Determining the Safety Threshold for the Passage of a Ureteral Access Sheath in Clinical Practice Using a Purpose-Built Force Sensor.

2021 
PURPOSE Ureteral injury is a frequent complication of ureteral access sheath (UAS) deployment. We sought to define the safe threshold of force for the passage of a UAS using a novel UAS Force Sensor (UAS-FS). MATERIALS AND METHODS UAS-FS measurements were recorded in 210 renal units. A 16Fr UAS was deployed initially; based on a prior porcine study. If 6N was reached, the surgeon was advised to downsize the 16Fr UAS. . In each case, a post-ureteroscopic lesion scale (PULS) was recorded.
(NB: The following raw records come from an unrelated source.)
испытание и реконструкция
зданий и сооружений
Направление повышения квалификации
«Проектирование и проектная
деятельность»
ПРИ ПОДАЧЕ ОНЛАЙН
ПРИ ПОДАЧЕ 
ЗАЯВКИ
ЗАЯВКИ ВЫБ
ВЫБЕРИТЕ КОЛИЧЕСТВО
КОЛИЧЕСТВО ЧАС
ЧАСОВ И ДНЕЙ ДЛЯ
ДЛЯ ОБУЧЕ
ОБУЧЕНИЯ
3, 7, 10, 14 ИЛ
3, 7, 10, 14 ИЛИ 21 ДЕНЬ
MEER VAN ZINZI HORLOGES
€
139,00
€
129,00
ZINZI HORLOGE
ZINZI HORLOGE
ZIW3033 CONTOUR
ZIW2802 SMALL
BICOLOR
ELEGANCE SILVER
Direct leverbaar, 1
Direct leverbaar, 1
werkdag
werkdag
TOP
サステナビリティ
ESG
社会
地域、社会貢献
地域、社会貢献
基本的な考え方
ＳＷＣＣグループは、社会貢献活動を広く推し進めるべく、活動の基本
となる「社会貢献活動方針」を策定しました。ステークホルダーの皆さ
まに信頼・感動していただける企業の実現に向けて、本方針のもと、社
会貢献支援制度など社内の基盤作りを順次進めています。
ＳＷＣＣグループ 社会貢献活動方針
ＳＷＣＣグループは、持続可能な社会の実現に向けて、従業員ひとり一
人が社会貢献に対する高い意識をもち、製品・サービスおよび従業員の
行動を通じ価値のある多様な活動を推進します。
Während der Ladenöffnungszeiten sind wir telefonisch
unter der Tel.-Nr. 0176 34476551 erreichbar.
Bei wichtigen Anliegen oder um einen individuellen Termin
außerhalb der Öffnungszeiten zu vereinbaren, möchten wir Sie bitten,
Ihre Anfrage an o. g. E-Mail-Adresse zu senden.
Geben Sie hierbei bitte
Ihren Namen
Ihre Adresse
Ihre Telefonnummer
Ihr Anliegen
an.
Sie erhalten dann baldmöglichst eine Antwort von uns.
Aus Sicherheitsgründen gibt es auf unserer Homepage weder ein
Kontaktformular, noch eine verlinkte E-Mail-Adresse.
Regression models were used to estimate the impact of adjusted variables on PULS grade, 16Fr UAS deployment, and peak force. RESULTS A 16Fr UAS was deployed in 127 (61%) renal units with a mean peak force of 5.7N. Two high-grade ureteral injuries occurred; in both cases >6N of force was recorded. PULS grade correlated directly with peak insertion force (p <0.01). Bacteriuria within 60 days of the procedure (OR 2.009, p=0.034), combination of preoperative stent plus oral tamsulosin (OR 2.998, p=0.045), and prior ipsilateral stone surgery (OR 2.13, p=0.01) were independent predictors of successful 16Fr UAS deployment. Among patients with neither prior ipsilateral stone surgery nor preoperative stent, preoperative tamsulosin facilitated passage of a 16Fr UAS (OR 2.750, p=0.034). CONCLUSIONS UAS associated ureteral injury can be averted by limiting the insertion force to ≤6N. Prior stone surgery, preoperative indwelling ureteral stent plus oral tamsulosin, and recently treated bacteriuria favored passage of a 16Fr UAS. In the naive, unstented patient, preoperative tamsulosin favored deployment of a 16Fr UAS.